Personally, I do not agree to the statement that the death penalty is murder. I believe it is a deterrent warning to others against the consequences of crime. Inevitably, it would definitely have some significant impact on the emerging wrong-doer to pause before he proceeds when he knew he could jolly well be executed with the electric chair or breathe his last breath gradually with lethal injection, experiencing each and every moment of torment and fear as the flow of the toxic substance implodes the lungs and writhes the organs.

In Florida, Bush suspended executions following the gruesome scheduled execution of Angel Nieves Diaz on 13 December 2006, which took half an hour—more than twice as long as it was supposed to. “It seemed like Angel Nieves Diaz would never die,”wrote Associated Press reporter Ron Word, who has witnessed more than 50 executions in Florida. Angel Nieves Diaz was sentenced to death in 1986 for the murder during a robbery of bar manager Joseph Nagy in Miami in 1979. The lethal chemicals that were injected into Diaz’s arms, missed his veins and bled into the tissue instead, leaving foot long chemical burns on both arms. Far from being sedated and painlessly brought to his death, Diaz suffered for twenty-four long minutes after the chemicals were injected, grimacing and squirming, blinking his eyes and struggling to breathe. Moreover, everyone has his own free will and intention to do anything, regardless whether it is a subconscious one. On witnessing the ghastly and inhumane capital punishments, who would still commit crimes if given a choice? Even Napoleon, the early 19th century French Emperor quoted "The art of policing is, in order not to punish often, to punish severely".

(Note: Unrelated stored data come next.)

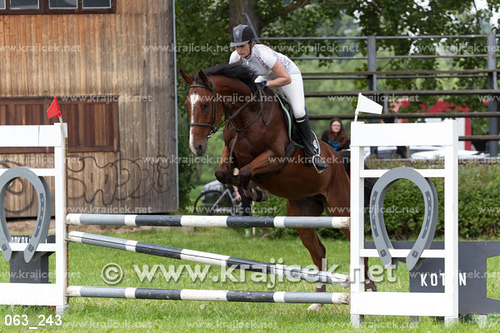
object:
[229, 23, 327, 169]
man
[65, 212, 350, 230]
pole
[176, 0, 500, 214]
tree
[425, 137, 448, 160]
ground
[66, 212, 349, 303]
barrier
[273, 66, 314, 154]
pants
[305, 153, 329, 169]
boot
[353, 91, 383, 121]
flag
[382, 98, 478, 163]
trailer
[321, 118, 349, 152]
woman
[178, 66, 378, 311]
horse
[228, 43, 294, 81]
shirt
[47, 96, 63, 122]
flag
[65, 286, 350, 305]
pole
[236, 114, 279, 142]
red wine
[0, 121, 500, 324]
barrier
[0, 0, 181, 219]
building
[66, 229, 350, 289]
pole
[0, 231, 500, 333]
grass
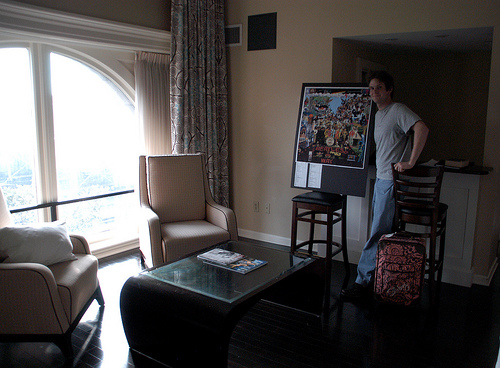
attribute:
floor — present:
[0, 235, 498, 367]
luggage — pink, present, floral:
[372, 231, 426, 312]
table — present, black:
[122, 237, 328, 367]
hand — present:
[394, 160, 414, 171]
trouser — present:
[354, 177, 394, 286]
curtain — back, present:
[133, 51, 171, 157]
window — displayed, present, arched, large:
[0, 44, 140, 245]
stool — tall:
[390, 162, 448, 293]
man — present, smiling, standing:
[339, 67, 428, 300]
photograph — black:
[290, 83, 373, 196]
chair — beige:
[138, 151, 239, 271]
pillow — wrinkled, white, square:
[0, 219, 76, 267]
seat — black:
[292, 191, 344, 208]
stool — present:
[290, 190, 350, 315]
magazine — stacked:
[196, 246, 245, 267]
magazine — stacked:
[203, 254, 268, 273]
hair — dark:
[365, 69, 396, 99]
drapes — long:
[169, 2, 231, 212]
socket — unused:
[253, 201, 260, 213]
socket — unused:
[263, 203, 270, 214]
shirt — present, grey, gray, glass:
[372, 102, 420, 180]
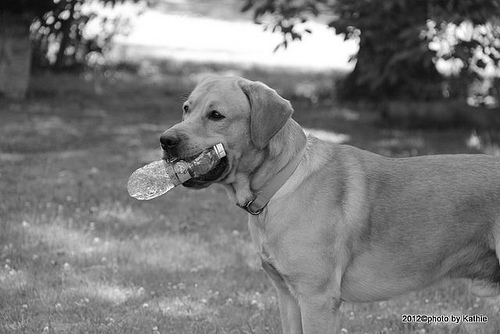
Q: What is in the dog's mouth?
A: Bottle.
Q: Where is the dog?
A: Park.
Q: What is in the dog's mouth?
A: A bottle.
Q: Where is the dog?
A: Outside on the grass.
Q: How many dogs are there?
A: 1.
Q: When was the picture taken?
A: Daytime.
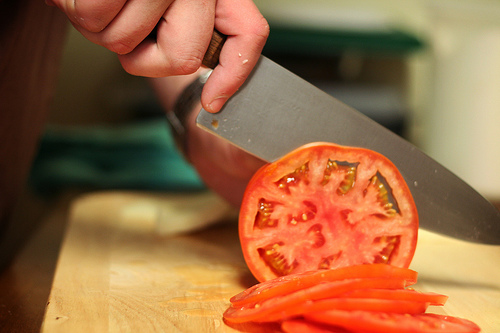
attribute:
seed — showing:
[374, 180, 387, 192]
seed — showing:
[297, 209, 310, 223]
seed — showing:
[285, 215, 300, 226]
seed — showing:
[260, 210, 276, 218]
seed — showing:
[261, 247, 277, 257]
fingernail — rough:
[200, 83, 231, 121]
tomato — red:
[232, 144, 472, 326]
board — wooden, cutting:
[47, 193, 223, 329]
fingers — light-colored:
[55, 2, 275, 111]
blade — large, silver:
[212, 59, 498, 255]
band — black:
[168, 63, 217, 162]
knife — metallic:
[342, 106, 429, 178]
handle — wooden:
[153, 17, 225, 72]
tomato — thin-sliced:
[236, 140, 419, 282]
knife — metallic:
[190, 59, 498, 241]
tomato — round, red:
[223, 138, 480, 330]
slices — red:
[298, 261, 365, 300]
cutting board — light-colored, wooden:
[50, 119, 499, 329]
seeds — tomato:
[327, 160, 419, 272]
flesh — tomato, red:
[349, 149, 409, 267]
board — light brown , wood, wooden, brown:
[37, 183, 493, 327]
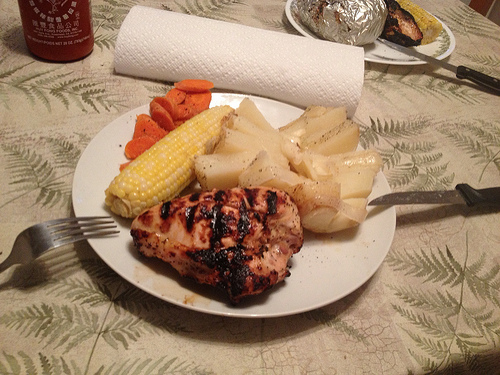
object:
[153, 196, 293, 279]
chicken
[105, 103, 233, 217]
corn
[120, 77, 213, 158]
carrots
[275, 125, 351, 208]
potato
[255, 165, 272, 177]
pepper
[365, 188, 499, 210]
knife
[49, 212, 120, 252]
fork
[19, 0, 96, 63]
sauce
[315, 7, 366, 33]
potato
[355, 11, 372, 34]
foil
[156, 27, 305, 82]
towel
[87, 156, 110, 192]
plate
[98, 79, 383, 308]
food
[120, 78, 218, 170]
vegetables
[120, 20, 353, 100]
towels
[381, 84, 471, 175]
table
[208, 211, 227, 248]
sauce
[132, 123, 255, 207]
meal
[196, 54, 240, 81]
lines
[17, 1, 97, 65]
bottle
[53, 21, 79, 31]
writting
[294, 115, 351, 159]
wedges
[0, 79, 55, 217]
tablecloth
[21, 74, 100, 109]
design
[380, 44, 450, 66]
plate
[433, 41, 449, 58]
design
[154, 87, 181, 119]
pile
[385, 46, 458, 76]
blade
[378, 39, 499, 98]
knife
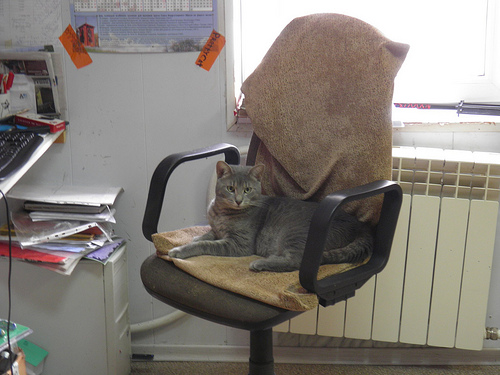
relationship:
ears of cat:
[213, 157, 268, 181] [161, 159, 412, 280]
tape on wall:
[58, 23, 93, 69] [2, 1, 250, 350]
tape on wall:
[196, 27, 226, 71] [2, 1, 250, 350]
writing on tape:
[190, 28, 222, 64] [190, 28, 225, 69]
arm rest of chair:
[140, 140, 242, 242] [142, 13, 407, 367]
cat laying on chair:
[169, 162, 372, 267] [142, 13, 407, 367]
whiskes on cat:
[246, 192, 264, 208] [213, 163, 308, 263]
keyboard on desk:
[2, 126, 46, 191] [0, 83, 72, 241]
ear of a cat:
[208, 157, 233, 177] [167, 151, 374, 286]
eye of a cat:
[240, 185, 258, 201] [169, 162, 372, 267]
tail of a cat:
[283, 232, 379, 262] [186, 150, 411, 337]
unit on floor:
[13, 229, 138, 371] [110, 330, 498, 373]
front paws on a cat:
[167, 233, 219, 258] [171, 158, 381, 278]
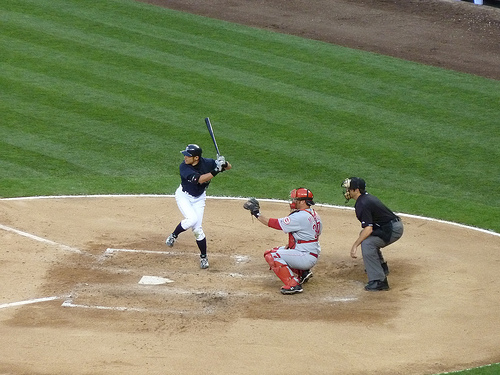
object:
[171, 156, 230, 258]
uniform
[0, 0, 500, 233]
grass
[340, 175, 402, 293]
umpire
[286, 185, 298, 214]
catchers mask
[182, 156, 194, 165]
face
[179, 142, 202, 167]
head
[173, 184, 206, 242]
pants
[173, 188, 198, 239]
leg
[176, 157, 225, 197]
shirt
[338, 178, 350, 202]
mask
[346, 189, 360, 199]
face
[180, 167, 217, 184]
arm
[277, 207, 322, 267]
gray uniform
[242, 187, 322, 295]
catcher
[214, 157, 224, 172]
hand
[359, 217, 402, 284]
pants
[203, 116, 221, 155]
bat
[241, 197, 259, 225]
mitt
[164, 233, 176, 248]
foot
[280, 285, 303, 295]
foot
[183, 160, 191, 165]
chin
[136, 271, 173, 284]
plate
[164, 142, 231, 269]
man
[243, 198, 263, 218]
hand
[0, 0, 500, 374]
baseball field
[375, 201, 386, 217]
black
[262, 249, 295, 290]
shin guard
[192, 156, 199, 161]
ear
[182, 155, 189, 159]
nose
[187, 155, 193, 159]
eye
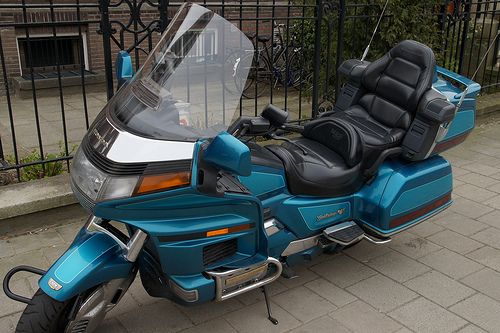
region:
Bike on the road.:
[28, 13, 490, 332]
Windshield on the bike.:
[52, 0, 299, 163]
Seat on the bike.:
[281, 17, 471, 254]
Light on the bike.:
[61, 94, 161, 221]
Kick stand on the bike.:
[238, 264, 343, 331]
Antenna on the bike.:
[349, 19, 498, 123]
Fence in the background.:
[20, 7, 209, 239]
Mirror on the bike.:
[161, 94, 280, 206]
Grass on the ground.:
[16, 115, 123, 216]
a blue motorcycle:
[26, 16, 463, 305]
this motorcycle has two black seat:
[270, 47, 459, 202]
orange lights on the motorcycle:
[122, 164, 202, 214]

Furthermore, the death penalty is not a murderous act. It is a form of respect for the society, the victim and for the criminal himself, and responsibility for his actions. If the law does not punish the incorrigible criminal, the society would be chaotic with criminals being given the freedom to do as they please. However, it is not an excuse to execute criminals based on gut feelings and sometimes, bias and vengeance. Morally permissible executions must be judged based on the reasons to justify acting on it, and the motives behind the crimes.

Conversely, the death penalty can be unjustified too. Two wrongs do not make a right. It is ironic for the law to execute the criminal just like the criminal executed his victims. Do humans have the right to stop someone, even an irredeemable criminal, from living? Sometimes, the society has to accept that perhaps rehabilitation should be favoured over death penalty as everyone deserves an opportunity to reflect upon his own actions. However, it is undesirable if the prisoner is seen as a martyr. This might encourage copycat crimes that are apparently detrimental to the society. Nonetheless, miscarriages of justice are irreversible. Perhaps, “It is better to risk saving a guilty person than to condemn an innocent one” as quoted by Voltaire, a 17th century French philosopher.

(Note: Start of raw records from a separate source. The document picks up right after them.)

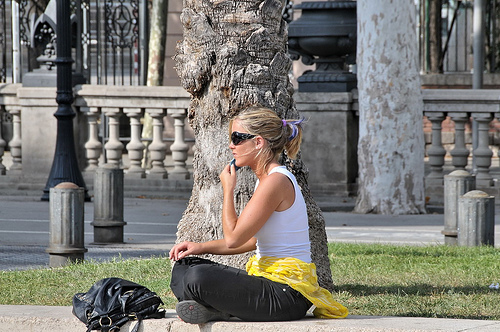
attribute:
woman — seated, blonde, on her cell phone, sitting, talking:
[166, 105, 352, 323]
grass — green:
[1, 239, 499, 319]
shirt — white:
[254, 165, 314, 266]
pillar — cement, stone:
[5, 105, 23, 172]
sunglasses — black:
[231, 131, 257, 146]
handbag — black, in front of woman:
[72, 277, 166, 330]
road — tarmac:
[0, 199, 499, 268]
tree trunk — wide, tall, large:
[173, 0, 335, 294]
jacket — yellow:
[247, 252, 348, 319]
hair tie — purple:
[282, 115, 305, 140]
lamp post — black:
[40, 1, 93, 204]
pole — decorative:
[43, 0, 94, 204]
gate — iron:
[79, 0, 149, 87]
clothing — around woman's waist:
[244, 252, 350, 319]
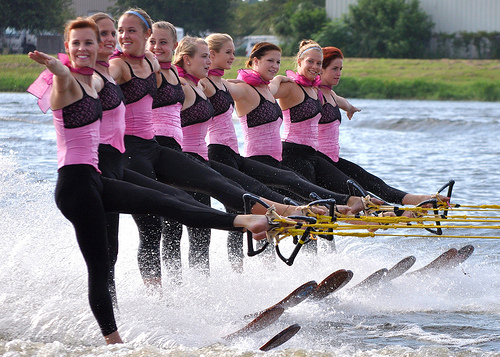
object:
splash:
[268, 295, 340, 350]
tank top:
[47, 72, 108, 176]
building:
[0, 24, 66, 52]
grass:
[0, 53, 500, 101]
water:
[0, 91, 500, 356]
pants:
[54, 163, 242, 335]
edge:
[327, 267, 351, 283]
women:
[168, 35, 356, 273]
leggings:
[52, 161, 300, 347]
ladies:
[78, 10, 308, 317]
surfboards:
[379, 255, 420, 286]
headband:
[299, 45, 327, 57]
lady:
[214, 40, 339, 252]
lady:
[320, 45, 454, 211]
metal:
[262, 203, 289, 246]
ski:
[253, 321, 305, 352]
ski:
[278, 279, 317, 310]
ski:
[406, 247, 456, 279]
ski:
[308, 269, 351, 304]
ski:
[443, 242, 473, 270]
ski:
[385, 251, 423, 285]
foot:
[248, 211, 297, 235]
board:
[344, 265, 388, 293]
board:
[221, 305, 290, 339]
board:
[254, 321, 301, 354]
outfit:
[50, 73, 242, 338]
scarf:
[26, 52, 94, 117]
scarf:
[106, 47, 144, 62]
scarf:
[235, 68, 272, 89]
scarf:
[288, 69, 322, 91]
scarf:
[172, 64, 200, 86]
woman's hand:
[29, 48, 62, 71]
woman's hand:
[344, 102, 360, 119]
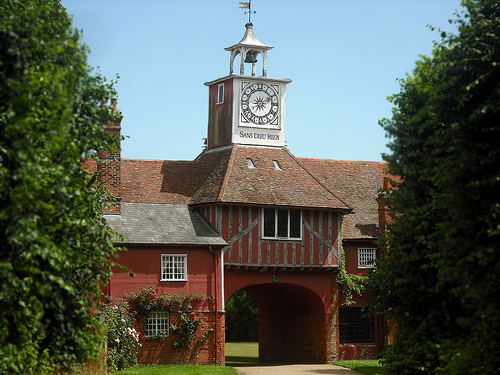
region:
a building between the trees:
[78, 0, 433, 374]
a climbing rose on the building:
[114, 286, 226, 369]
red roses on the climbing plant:
[126, 284, 206, 338]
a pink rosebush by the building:
[96, 306, 144, 368]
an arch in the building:
[214, 281, 340, 370]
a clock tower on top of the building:
[197, 1, 289, 149]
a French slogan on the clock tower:
[223, 127, 285, 146]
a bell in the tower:
[234, 44, 268, 78]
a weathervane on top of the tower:
[237, 0, 259, 27]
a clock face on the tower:
[235, 81, 283, 127]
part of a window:
[162, 245, 204, 321]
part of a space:
[255, 308, 291, 367]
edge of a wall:
[216, 335, 231, 359]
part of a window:
[271, 195, 306, 255]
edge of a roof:
[178, 225, 194, 242]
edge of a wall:
[219, 326, 229, 341]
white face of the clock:
[242, 83, 280, 125]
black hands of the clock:
[256, 94, 269, 115]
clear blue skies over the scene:
[309, 30, 368, 141]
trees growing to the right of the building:
[374, 33, 499, 337]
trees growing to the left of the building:
[0, 77, 114, 344]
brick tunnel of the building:
[224, 284, 329, 370]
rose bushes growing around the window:
[103, 290, 215, 357]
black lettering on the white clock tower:
[239, 130, 285, 150]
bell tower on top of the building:
[224, 16, 269, 75]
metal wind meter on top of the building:
[231, 0, 256, 29]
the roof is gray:
[144, 214, 179, 239]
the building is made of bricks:
[283, 323, 310, 340]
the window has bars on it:
[156, 248, 193, 285]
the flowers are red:
[134, 286, 165, 305]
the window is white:
[153, 251, 196, 282]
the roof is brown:
[144, 165, 168, 190]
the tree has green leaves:
[424, 157, 454, 219]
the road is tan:
[281, 364, 297, 374]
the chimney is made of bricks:
[103, 157, 120, 184]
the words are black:
[235, 127, 282, 144]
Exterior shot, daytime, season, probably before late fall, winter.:
[5, 2, 492, 372]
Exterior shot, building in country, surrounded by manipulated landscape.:
[1, 0, 497, 366]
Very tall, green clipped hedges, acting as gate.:
[7, 2, 497, 364]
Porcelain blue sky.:
[130, 8, 171, 93]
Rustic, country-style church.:
[98, 0, 478, 371]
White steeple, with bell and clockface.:
[210, 10, 293, 147]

Naturally, people will condemn and retaliate against the criminal at first based on human instincts – thinking that the killers ought to pay for his actions with his own life, for harming us or our loved ones. Though this is not surprising, the society must accept that there is no obligation that lives’ of the guilty have to be taken.

In conclusion, I do not agree that the death penalty is a murder but a deterrent instead. At the very least, the death penalty makes people think twice before their unlawful acts. Ultimately, the decision lies in the public’s opinion on imposing capital punishments, whether the death penalty is either a deterrent or a murder in action.